- Born: Ronald Marvell Thomas August 22, 1941 Memphis, Tennessee, U.S.
- Died: January 23, 2017 (aged 75) Memphis, Tennessee, U.S.
- Genres: Memphis soul
- Occupation: Musician
- Instrument: Keyboards
- Labels: Stax

= Marvell Thomas =

Ronald Marvell Thomas (August 22, 1941 – January 23, 2017) was an American keyboardist, record producer and arranger known for his work in Memphis Soul.

==Biography==
Born in Memphis, Tennessee, Thomas's studio career started at the age of 17. He was the first piano player to punch the clock at Stax Records. He played on the label's earliest national hits, including "Burnt Biscuits" (by the short-lived group The Triumphs, later covered by Booker T. & the MGs), childhood friend William Bell's "You Don't Miss Your Water", and the company's first hit "Cause I Love You" (featuring a sixteen-year-old Booker T. Jones on saxophone), a duet by Rufus and Carla Thomas. He also played on some of Wilson Pickett sessions at Stax and at Muscle Shoals. More sessions at Muscle Shoals included Clarence Carter, Eddie Hinton, and Denise LaSalle.

Thomas worked frequently as keyboardist and arranger, appearing on albums by Johnnie Taylor, The Staple Singers, Little Milton, The Emotions, Albert King, Mavis Staples, Yvonne Elliman, and Etta James.

Thomas co-produced and played keyboards on the multi-platinum Isaac Hayes album, Hot Buttered Soul.
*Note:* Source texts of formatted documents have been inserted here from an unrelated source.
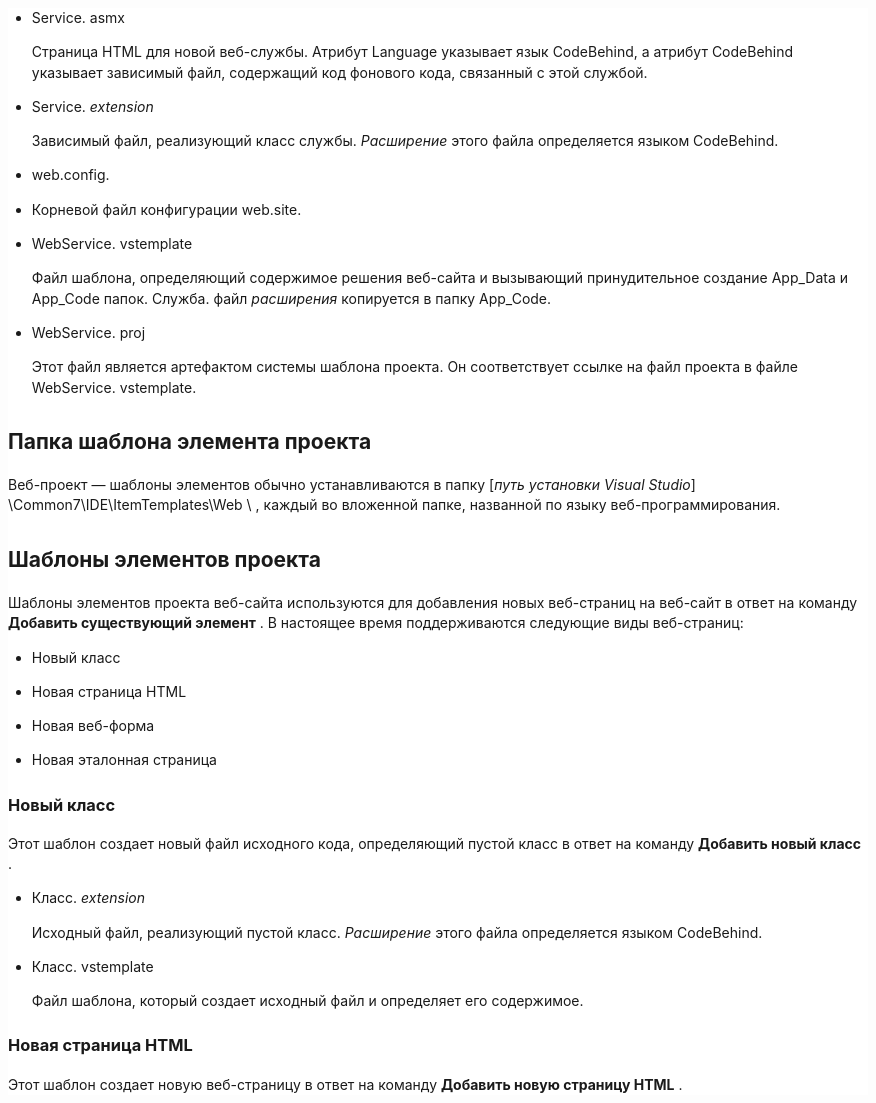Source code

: - Service. asmx

     Страница HTML для новой веб-службы. Атрибут Language указывает язык CodeBehind, а атрибут CodeBehind указывает зависимый файл, содержащий код фонового кода, связанный с этой службой.

- Service. *extension*

     Зависимый файл, реализующий класс службы. *Расширение* этого файла определяется языком CodeBehind.

- web.config.

- Корневой файл конфигурации web.site.

- WebService. vstemplate

     Файл шаблона, определяющий содержимое решения веб-сайта и вызывающий принудительное создание App_Data и App_Code папок. Служба. файл *расширения* копируется в папку App_Code.

- WebService. proj

     Этот файл является артефактом системы шаблона проекта. Он соответствует ссылке на файл проекта в файле WebService. vstemplate.

## <a name="project-item-template-folder"></a>Папка шаблона элемента проекта
 Веб-проект — шаблоны элементов обычно устанавливаются в папку [*путь установки Visual Studio*] \Common7\IDE\ItemTemplates\Web \\ , каждый во вложенной папке, названной по языку веб-программирования.

## <a name="project-item-templates"></a>Шаблоны элементов проекта
 Шаблоны элементов проекта веб-сайта используются для добавления новых веб-страниц на веб-сайт в ответ на команду **Добавить существующий элемент** . В настоящее время поддерживаются следующие виды веб-страниц:

- Новый класс

- Новая страница HTML

- Новая веб-форма

- Новая эталонная страница

### <a name="new-class"></a>Новый класс
 Этот шаблон создает новый файл исходного кода, определяющий пустой класс в ответ на команду **Добавить новый класс** .

- Класс. *extension*

     Исходный файл, реализующий пустой класс. *Расширение* этого файла определяется языком CodeBehind.

- Класс. vstemplate

     Файл шаблона, который создает исходный файл и определяет его содержимое.

### <a name="new-html-page"></a>Новая страница HTML
 Этот шаблон создает новую веб-страницу в ответ на команду **Добавить новую страницу HTML** .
His touring credits include concerts with The Temptations, and acting as music director for Peabo Bryson, Isaac Hayes, his father Rufus Thomas, and his sister Carla Thomas.

==Personal life==
His father, Rufus Thomas, was dubbed "Memphis's other King". His sister Carla Thomas was known as the "Memphis Queen" after her breakthrough hit "Gee Whiz (Look at His Eyes)". His youngest sibling, Vaneese Thomas, is also an accomplished recording artist.

Thomas died after a brief illness in Memphis, Tennessee, at the age of 75.